**EXERCISE REQUIREMENTS:**
Return the text of all the records below, line for line and without any change. Leave the pictures out.
[MATERIAL FOR THIS TASK Boundary: Start]
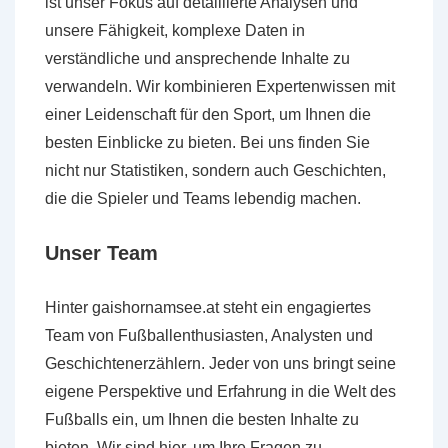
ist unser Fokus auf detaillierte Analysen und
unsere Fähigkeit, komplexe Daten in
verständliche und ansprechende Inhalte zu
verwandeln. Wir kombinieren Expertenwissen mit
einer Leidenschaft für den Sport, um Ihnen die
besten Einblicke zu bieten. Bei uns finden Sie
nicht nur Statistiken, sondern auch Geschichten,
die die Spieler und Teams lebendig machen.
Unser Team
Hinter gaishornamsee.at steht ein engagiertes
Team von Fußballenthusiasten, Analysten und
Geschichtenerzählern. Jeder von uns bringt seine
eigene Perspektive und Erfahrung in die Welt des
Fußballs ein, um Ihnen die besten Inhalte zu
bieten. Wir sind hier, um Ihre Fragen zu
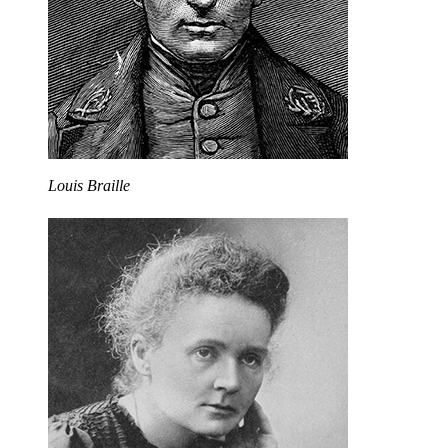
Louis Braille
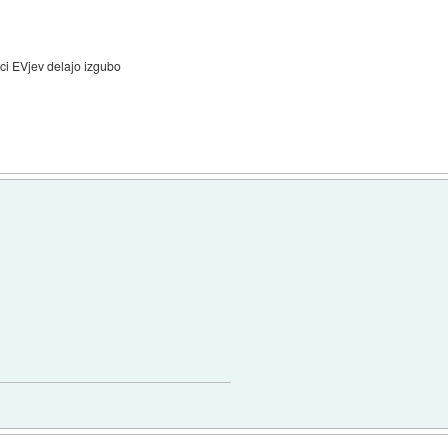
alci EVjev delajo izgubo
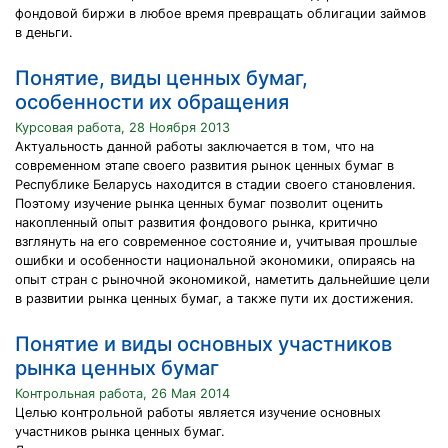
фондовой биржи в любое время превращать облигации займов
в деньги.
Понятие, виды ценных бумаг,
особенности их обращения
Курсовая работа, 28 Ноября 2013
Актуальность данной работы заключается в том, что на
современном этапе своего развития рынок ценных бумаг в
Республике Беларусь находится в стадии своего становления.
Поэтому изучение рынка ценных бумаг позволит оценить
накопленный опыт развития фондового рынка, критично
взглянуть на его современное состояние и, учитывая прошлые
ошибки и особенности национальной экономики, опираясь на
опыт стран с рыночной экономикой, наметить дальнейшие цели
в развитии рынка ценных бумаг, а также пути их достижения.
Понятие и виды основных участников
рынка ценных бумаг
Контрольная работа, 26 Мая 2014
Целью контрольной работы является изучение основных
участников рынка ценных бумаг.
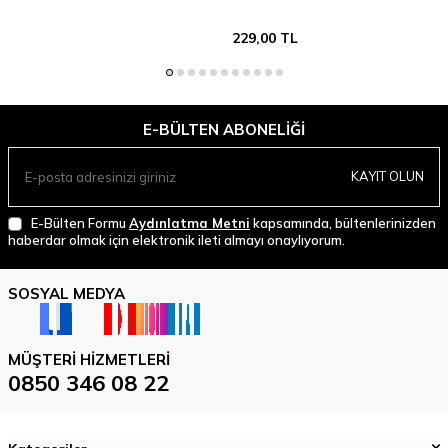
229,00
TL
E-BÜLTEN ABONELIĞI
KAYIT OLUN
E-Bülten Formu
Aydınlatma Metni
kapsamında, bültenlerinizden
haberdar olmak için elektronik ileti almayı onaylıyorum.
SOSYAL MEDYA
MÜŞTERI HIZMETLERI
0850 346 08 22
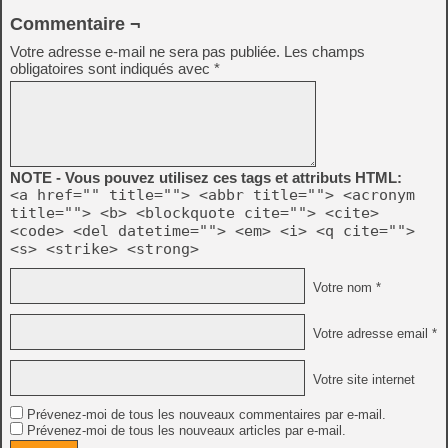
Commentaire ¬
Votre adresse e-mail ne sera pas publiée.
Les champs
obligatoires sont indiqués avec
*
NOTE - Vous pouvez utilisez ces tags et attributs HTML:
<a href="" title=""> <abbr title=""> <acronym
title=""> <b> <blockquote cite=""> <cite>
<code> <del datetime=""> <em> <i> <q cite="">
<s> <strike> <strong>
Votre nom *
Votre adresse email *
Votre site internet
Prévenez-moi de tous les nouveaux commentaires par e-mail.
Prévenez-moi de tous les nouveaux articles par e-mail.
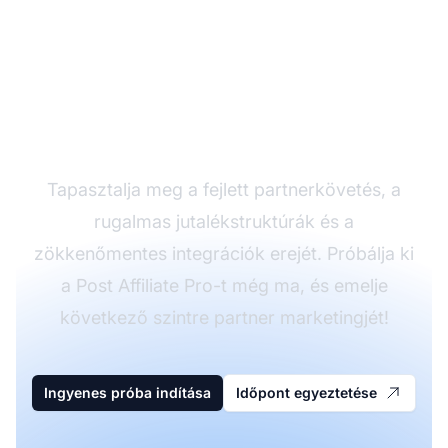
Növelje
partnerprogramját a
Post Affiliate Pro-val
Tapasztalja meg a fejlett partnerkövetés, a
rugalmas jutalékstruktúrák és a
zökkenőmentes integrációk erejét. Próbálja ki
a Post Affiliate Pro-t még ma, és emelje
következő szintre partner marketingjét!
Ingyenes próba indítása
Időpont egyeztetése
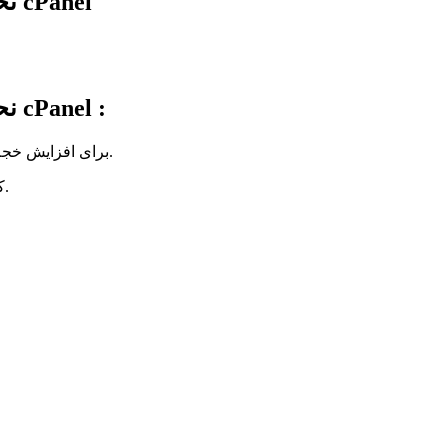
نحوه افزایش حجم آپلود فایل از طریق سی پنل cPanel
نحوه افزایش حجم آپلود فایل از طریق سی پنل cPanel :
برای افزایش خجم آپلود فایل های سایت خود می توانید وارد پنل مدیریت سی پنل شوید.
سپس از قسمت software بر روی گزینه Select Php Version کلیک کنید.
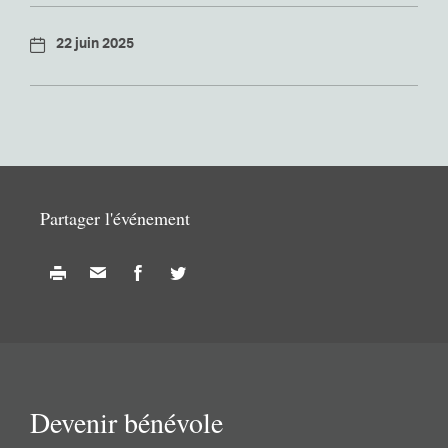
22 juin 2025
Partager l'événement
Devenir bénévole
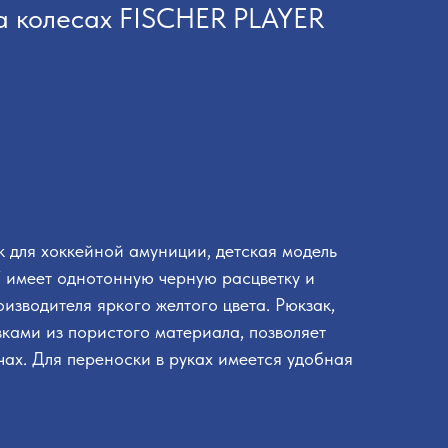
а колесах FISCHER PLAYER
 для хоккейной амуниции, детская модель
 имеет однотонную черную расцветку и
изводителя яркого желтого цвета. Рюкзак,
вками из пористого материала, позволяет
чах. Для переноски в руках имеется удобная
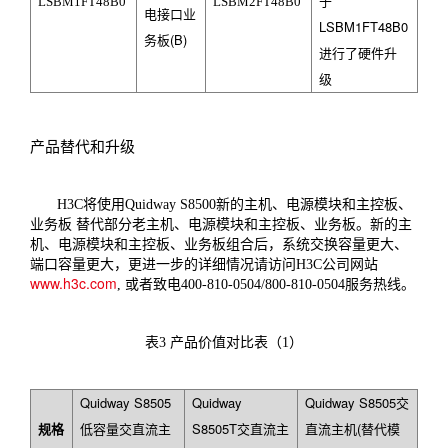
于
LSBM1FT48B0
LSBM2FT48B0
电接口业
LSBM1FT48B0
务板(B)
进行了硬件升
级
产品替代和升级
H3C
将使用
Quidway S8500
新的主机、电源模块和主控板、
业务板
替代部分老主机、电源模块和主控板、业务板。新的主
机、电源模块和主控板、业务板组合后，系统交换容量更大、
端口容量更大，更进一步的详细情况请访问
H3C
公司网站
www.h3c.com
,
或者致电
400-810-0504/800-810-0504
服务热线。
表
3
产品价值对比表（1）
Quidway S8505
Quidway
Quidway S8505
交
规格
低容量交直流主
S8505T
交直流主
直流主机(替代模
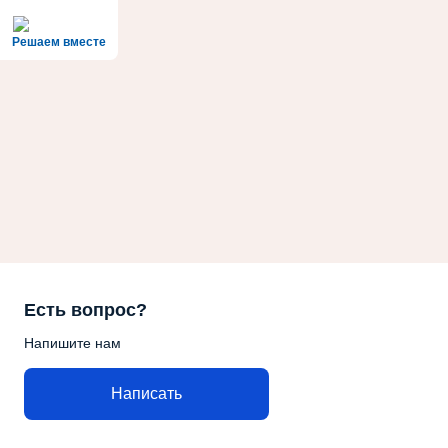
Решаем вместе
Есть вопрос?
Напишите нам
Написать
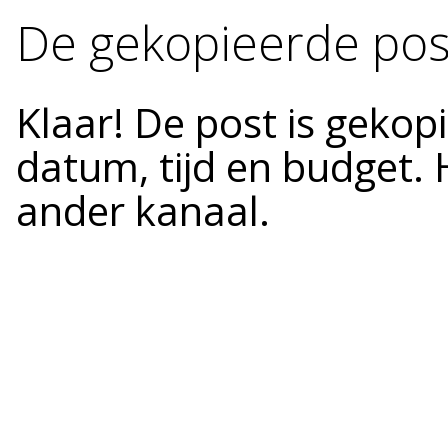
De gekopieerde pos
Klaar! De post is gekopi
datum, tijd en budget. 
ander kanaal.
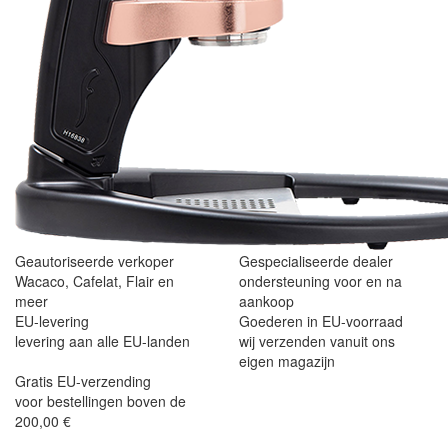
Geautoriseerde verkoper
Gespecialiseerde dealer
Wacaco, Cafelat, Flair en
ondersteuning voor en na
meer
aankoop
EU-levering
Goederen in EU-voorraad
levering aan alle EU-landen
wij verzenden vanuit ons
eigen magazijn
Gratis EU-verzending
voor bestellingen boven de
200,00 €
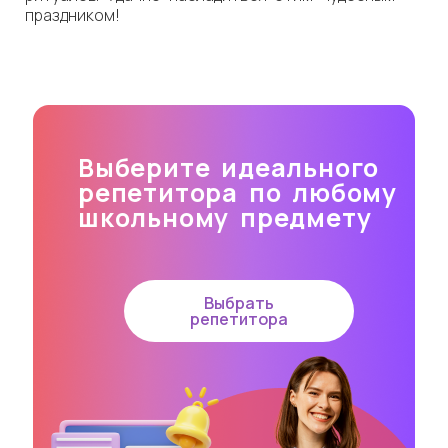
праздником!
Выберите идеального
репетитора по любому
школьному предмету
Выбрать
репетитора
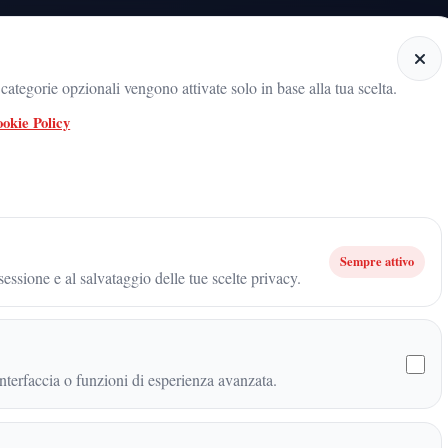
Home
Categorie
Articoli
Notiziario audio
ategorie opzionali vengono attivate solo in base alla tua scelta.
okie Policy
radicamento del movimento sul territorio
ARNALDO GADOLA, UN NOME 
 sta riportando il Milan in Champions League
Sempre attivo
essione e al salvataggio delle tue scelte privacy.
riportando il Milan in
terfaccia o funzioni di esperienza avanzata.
[MATERIAL FOR THIS TASK Boundary: End]
**RESPONSE:**
ist unser Fokus auf detaillierte Analysen und
unsere Fähigkeit, komplexe Daten in
verständliche und ansprechende Inhalte zu
verwandeln. Wir kombinieren Expertenwissen mit
einer Leidenschaft für den Sport, um Ihnen die
besten Einblicke zu bieten. Bei uns finden Sie
nicht nur Statistiken, sondern auch Geschichten,
die die Spieler und Teams lebendig machen.
Unser Team
Hinter gaishornamsee.at steht ein engagiertes
Team von Fußballenthusiasten, Analysten und
Geschichtenerzählern. Jeder von uns bringt seine
eigene Perspektive und Erfahrung in die Welt des
Fußballs ein, um Ihnen die besten Inhalte zu
bieten. Wir sind hier, um Ihre Fragen zu
Louis Braille
alci EVjev delajo izgubo
фондовой биржи в любое время превращать облигации займов
в деньги.
Понятие, виды ценных бумаг,
особенности их обращения
Курсовая работа, 28 Ноября 2013
Актуальность данной работы заключается в том, что на
современном этапе своего развития рынок ценных бумаг в
Республике Беларусь находится в стадии своего становления.
Поэтому изучение рынка ценных бумаг позволит оценить
накопленный опыт развития фондового рынка, критично
взглянуть на его современное состояние и, учитывая прошлые
ошибки и особенности национальной экономики, опираясь на
опыт стран с рыночной экономикой, наметить дальнейшие цели
в развитии рынка ценных бумаг, а также пути их достижения.
Понятие и виды основных участников
рынка ценных бумаг
Контрольная работа, 26 Мая 2014
Целью контрольной работы является изучение основных
участников рынка ценных бумаг.
229,00
TL
E-BÜLTEN ABONELIĞI
KAYIT OLUN
E-Bülten Formu
Aydınlatma Metni
kapsamında, bültenlerinizden
haberdar olmak için elektronik ileti almayı onaylıyorum.
SOSYAL MEDYA
MÜŞTERI HIZMETLERI
0850 346 08 22
Commentaire ¬
Votre adresse e-mail ne sera pas publiée.
Les champs
obligatoires sont indiqués avec
*
NOTE - Vous pouvez utilisez ces tags et attributs HTML:
<a href="" title=""> <abbr title=""> <acronym
title=""> <b> <blockquote cite=""> <cite>
<code> <del datetime=""> <em> <i> <q cite="">
<s> <strike> <strong>
Votre nom *
Votre adresse email *
Votre site internet
Prévenez-moi de tous les nouveaux commentaires par e-mail.
Prévenez-moi de tous les nouveaux articles par e-mail.
Növelje
partnerprogramját a
Post Affiliate Pro-val
Tapasztalja meg a fejlett partnerkövetés, a
rugalmas jutalékstruktúrák és a
zökkenőmentes integrációk erejét. Próbálja ki
a Post Affiliate Pro-t még ma, és emelje
következő szintre partner marketingjét!
Ingyenes próba indítása
Időpont egyeztetése
نحوه افزایش حجم آپلود فایل از طریق سی پنل cPanel
نحوه افزایش حجم آپلود فایل از طریق سی پنل cPanel :
برای افزایش خجم آپلود فایل های سایت خود می توانید وارد پنل مدیریت سی پنل شوید.
سپس از قسمت software بر روی گزینه Select Php Version کلیک کنید.
22 juin 2025
Partager l'événement
Devenir bénévole
а колесах FISCHER PLAYER
 для хоккейной амуниции, детская модель
 имеет однотонную черную расцветку и
изводителя яркого желтого цвета. Рюкзак,
вками из пористого материала, позволяет
чах. Для переноски в руках имеется удобная
于
LSBM1FT48B0
LSBM2FT48B0
电接口业
LSBM1FT48B0
务板(B)
进行了硬件升
级
产品替代和升级
H3C
将使用
Quidway S8500
新的主机、电源模块和主控板、
业务板
替代部分老主机、电源模块和主控板、业务板。新的主
机、电源模块和主控板、业务板组合后，系统交换容量更大、
端口容量更大，更进一步的详细情况请访问
H3C
公司网站
www.h3c.com
,
或者致电
400-810-0504/800-810-0504
服务热线。
表
3
产品价值对比表（1）
Quidway S8505
Quidway
Quidway S8505
交
规格
低容量交直流主
S8505T
交直流主
直流主机(替代模
Решаем вместе
Есть вопрос?
Напишите нам
Написать
De gekopieerde pos
Klaar! De post is gekopi
datum, tijd en budget. 
ander kanaal.
Geautoriseerde verkoper
Gespecialiseerde dealer
Wacaco, Cafelat, Flair en
ondersteuning voor en na
meer
aankoop
EU-levering
Goederen in EU-voorraad
levering aan alle EU-landen
wij verzenden vanuit ons
eigen magazijn
Gratis EU-verzending
voor bestellingen boven de
200,00 €
праздником!
Выберите идеального
репетитора по любому
школьному предмету
Выбрать
репетитора
Home
Categorie
Articoli
Notiziario audio
ategorie opzionali vengono attivate solo in base alla tua scelta.
okie Policy
radicamento del movimento sul territorio
ARNALDO GADOLA, UN NOME 
 sta riportando il Milan in Champions League
Sempre attivo
essione e al salvataggio delle tue scelte privacy.
riportando il Milan in
terfaccia o funzioni di esperienza avanzata.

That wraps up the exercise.